When it comes to college applications, your personality matters. The characteristics colleges look for in students, while perhaps not all that unexpected, should be considered before you submit your application. Furthermore, you should think about how you can demonstrate these characteristics on your application, and what to do if you find you come up short on some preferred characteristics.
Characteristics colleges look for in students
- Work ethic
- Public service
How to demonstrate them on your application
While you may feel you possess any or all of these qualities, you must be able to demonstrate them through your application. There are a number of convincing ways to do this that go beyond simply stating, “I am a committed leader,” or something equally unsubstantial.

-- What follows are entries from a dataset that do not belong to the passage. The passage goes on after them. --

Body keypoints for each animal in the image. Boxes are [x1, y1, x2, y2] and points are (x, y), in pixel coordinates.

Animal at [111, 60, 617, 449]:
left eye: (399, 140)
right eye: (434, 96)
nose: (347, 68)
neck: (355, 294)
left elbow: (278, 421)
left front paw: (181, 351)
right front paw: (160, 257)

The kinds of activities you’ve done, along with the roles you’ve taken on in these activities can tell a college a lot about your character. Serving as the president of a club shows leadership, for example. Putting in long hours on a community project demonstrates work ethic and public service. Working on a complicated project throughout high school shows commitment and ambition. Think about what your activities say about you, or how you can frame your activities to demonstrate certain characteristics.
An essay that blatantly states, “I am ambitious and have a good work ethic,” doesn’t say much. However, what you choose to write about and how you write about it can demonstrate a lot about your character. Perhaps you talk about the time you built houses in South America. Giving credit to your team and discussing what you learned demonstrates a lot of admirable personality traits.

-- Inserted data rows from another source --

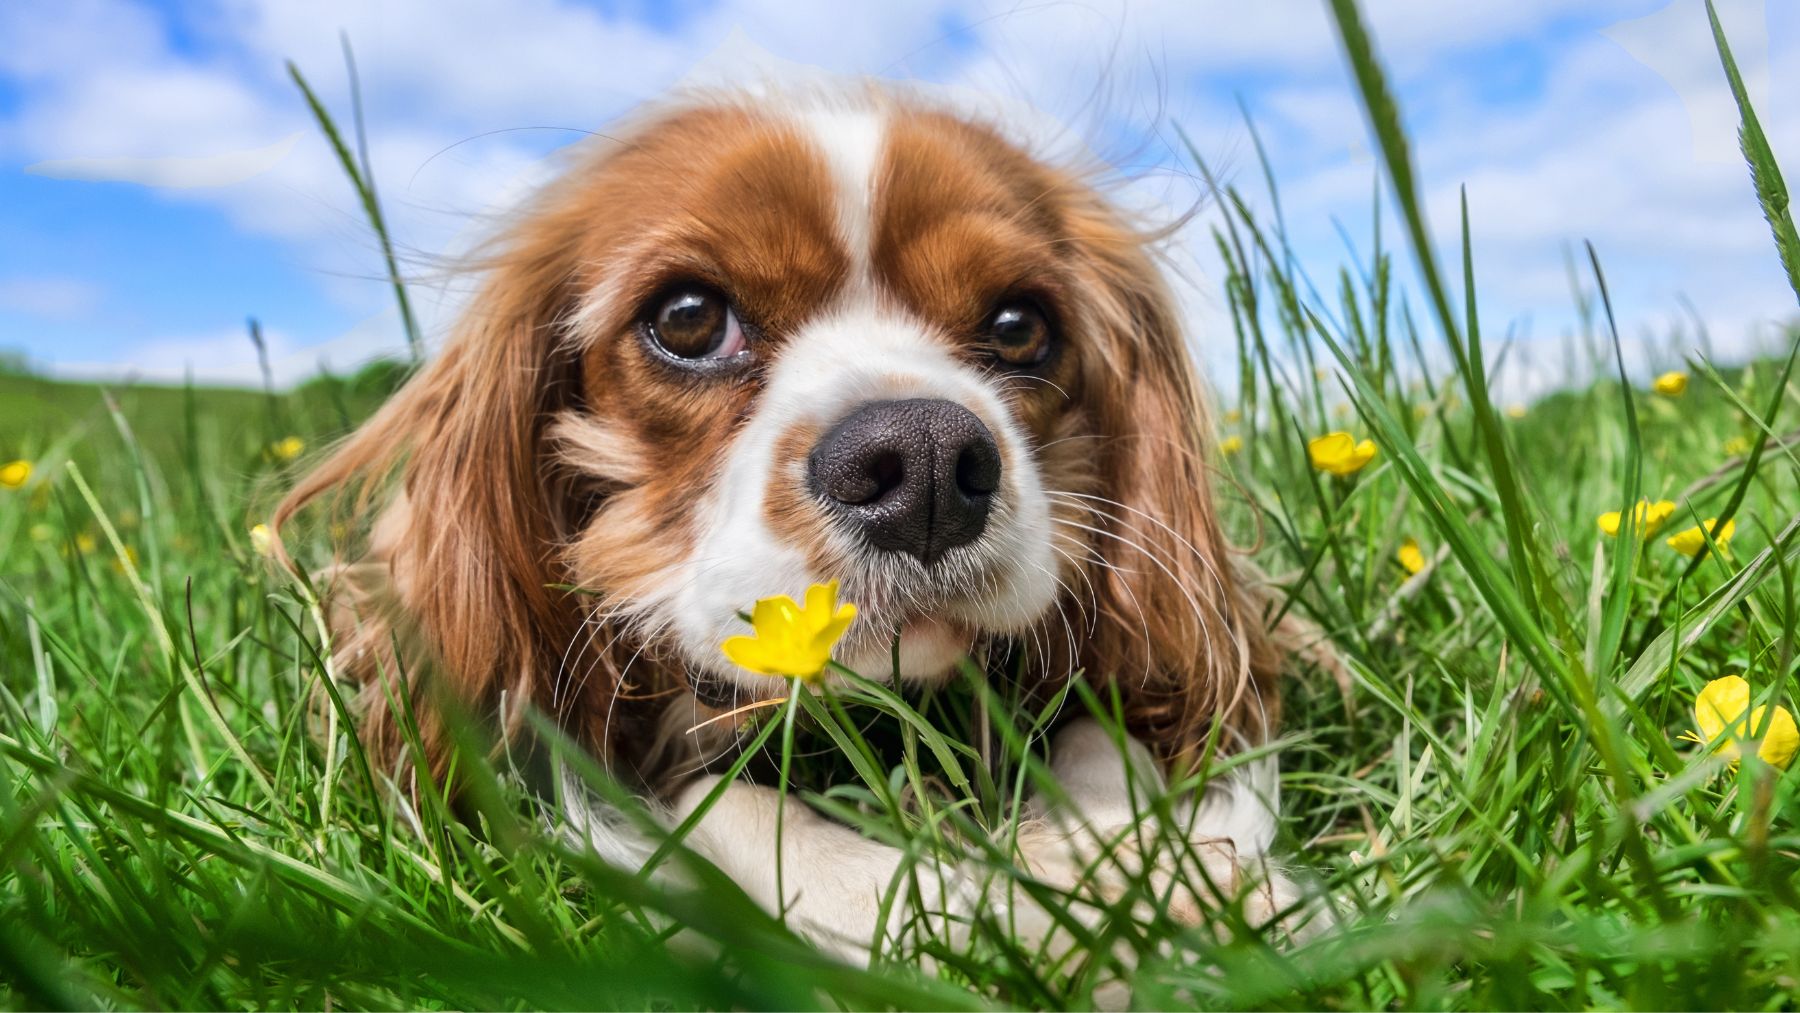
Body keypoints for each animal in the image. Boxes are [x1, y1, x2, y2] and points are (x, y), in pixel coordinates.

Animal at [273, 83, 1303, 964]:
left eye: (1020, 326)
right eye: (688, 317)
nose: (926, 461)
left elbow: (1108, 737)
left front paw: (1159, 869)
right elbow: (728, 812)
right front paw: (1019, 907)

Characteristics colleges look for in students carry a lot more weight when someone else attributes them to you. If your recommendation letters consistently share your positive characteristics, colleges will take notice.
Which traits do you have?
If you don’t have certain traits, or don’t have a way to demonstrate well, don’t try to make a mountain out of a molehill. Bring out your strongest characteristics instead. Perhaps you’ve never led a group, but you’ve participated in a lot of public service activities. Play that up! Additionally, if you find you can’t demonstrate a certain trait outright, like leadership, but can show how you would make a good leader, that can serve you well, too.